Reproduce every line of the listing below verbatim, keeping the original line order.
[MATERIALS PROVIDED — start]
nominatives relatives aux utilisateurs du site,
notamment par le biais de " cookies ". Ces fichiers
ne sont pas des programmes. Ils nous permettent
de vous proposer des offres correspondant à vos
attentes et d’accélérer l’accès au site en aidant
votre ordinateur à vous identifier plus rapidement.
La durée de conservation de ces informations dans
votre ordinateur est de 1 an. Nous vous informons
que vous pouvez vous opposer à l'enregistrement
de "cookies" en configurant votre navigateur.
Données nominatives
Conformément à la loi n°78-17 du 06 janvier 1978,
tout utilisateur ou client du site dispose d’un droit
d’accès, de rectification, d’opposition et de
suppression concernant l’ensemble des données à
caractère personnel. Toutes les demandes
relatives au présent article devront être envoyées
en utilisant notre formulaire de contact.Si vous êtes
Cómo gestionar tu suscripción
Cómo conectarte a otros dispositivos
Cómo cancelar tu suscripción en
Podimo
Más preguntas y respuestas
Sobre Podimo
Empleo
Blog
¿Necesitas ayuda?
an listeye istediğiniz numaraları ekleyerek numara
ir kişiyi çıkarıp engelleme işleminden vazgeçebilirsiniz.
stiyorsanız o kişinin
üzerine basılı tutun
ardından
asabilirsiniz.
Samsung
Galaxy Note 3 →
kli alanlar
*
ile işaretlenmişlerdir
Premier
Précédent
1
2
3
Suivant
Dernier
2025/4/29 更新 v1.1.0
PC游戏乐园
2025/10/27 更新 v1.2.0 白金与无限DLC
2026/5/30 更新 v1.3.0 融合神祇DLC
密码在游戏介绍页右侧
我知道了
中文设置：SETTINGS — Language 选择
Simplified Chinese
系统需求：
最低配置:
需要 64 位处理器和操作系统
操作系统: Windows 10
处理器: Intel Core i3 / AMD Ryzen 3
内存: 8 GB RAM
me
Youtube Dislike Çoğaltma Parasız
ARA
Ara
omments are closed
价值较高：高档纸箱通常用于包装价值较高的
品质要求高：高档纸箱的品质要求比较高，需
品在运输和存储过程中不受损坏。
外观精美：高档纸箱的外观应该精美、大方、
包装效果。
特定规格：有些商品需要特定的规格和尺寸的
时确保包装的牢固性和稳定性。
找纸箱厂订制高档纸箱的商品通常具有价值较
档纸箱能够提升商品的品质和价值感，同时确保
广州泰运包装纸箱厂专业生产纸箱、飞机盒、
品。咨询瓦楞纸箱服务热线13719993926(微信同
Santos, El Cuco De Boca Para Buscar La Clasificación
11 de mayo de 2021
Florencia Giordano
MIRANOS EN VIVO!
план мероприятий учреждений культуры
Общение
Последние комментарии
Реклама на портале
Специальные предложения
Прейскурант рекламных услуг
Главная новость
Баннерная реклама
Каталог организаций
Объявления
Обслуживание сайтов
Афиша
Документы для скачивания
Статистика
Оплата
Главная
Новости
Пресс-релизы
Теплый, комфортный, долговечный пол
[MATERIALS PROVIDED — finish]
* RESPONSE TO THIS EXERCISE:
nominatives relatives aux utilisateurs du site,
notamment par le biais de " cookies ". Ces fichiers
ne sont pas des programmes. Ils nous permettent
de vous proposer des offres correspondant à vos
attentes et d’accélérer l’accès au site en aidant
votre ordinateur à vous identifier plus rapidement.
La durée de conservation de ces informations dans
votre ordinateur est de 1 an. Nous vous informons
que vous pouvez vous opposer à l'enregistrement
de "cookies" en configurant votre navigateur.
Données nominatives
Conformément à la loi n°78-17 du 06 janvier 1978,
tout utilisateur ou client du site dispose d’un droit
d’accès, de rectification, d’opposition et de
suppression concernant l’ensemble des données à
caractère personnel. Toutes les demandes
relatives au présent article devront être envoyées
en utilisant notre formulaire de contact.Si vous êtes
Cómo gestionar tu suscripción
Cómo conectarte a otros dispositivos
Cómo cancelar tu suscripción en
Podimo
Más preguntas y respuestas
Sobre Podimo
Empleo
Blog
¿Necesitas ayuda?
an listeye istediğiniz numaraları ekleyerek numara
ir kişiyi çıkarıp engelleme işleminden vazgeçebilirsiniz.
stiyorsanız o kişinin
üzerine basılı tutun
ardından
asabilirsiniz.
Samsung
Galaxy Note 3 →
kli alanlar
*
ile işaretlenmişlerdir
Premier
Précédent
1
2
3
Suivant
Dernier
2025/4/29 更新 v1.1.0
PC游戏乐园
2025/10/27 更新 v1.2.0 白金与无限DLC
2026/5/30 更新 v1.3.0 融合神祇DLC
密码在游戏介绍页右侧
我知道了
中文设置：SETTINGS — Language 选择
Simplified Chinese
系统需求：
最低配置:
需要 64 位处理器和操作系统
操作系统: Windows 10
处理器: Intel Core i3 / AMD Ryzen 3
内存: 8 GB RAM
me
Youtube Dislike Çoğaltma Parasız
ARA
Ara
omments are closed
价值较高：高档纸箱通常用于包装价值较高的
品质要求高：高档纸箱的品质要求比较高，需
品在运输和存储过程中不受损坏。
外观精美：高档纸箱的外观应该精美、大方、
包装效果。
特定规格：有些商品需要特定的规格和尺寸的
时确保包装的牢固性和稳定性。
找纸箱厂订制高档纸箱的商品通常具有价值较
档纸箱能够提升商品的品质和价值感，同时确保
广州泰运包装纸箱厂专业生产纸箱、飞机盒、
品。咨询瓦楞纸箱服务热线13719993926(微信同
Santos, El Cuco De Boca Para Buscar La Clasificación
11 de mayo de 2021
Florencia Giordano
MIRANOS EN VIVO!
план мероприятий учреждений культуры
Общение
Последние комментарии
Реклама на портале
Специальные предложения
Прейскурант рекламных услуг
Главная новость
Баннерная реклама
Каталог организаций
Объявления
Обслуживание сайтов
Афиша
Документы для скачивания
Статистика
Оплата
Главная
Новости
Пресс-релизы
Теплый, комфортный, долговечный пол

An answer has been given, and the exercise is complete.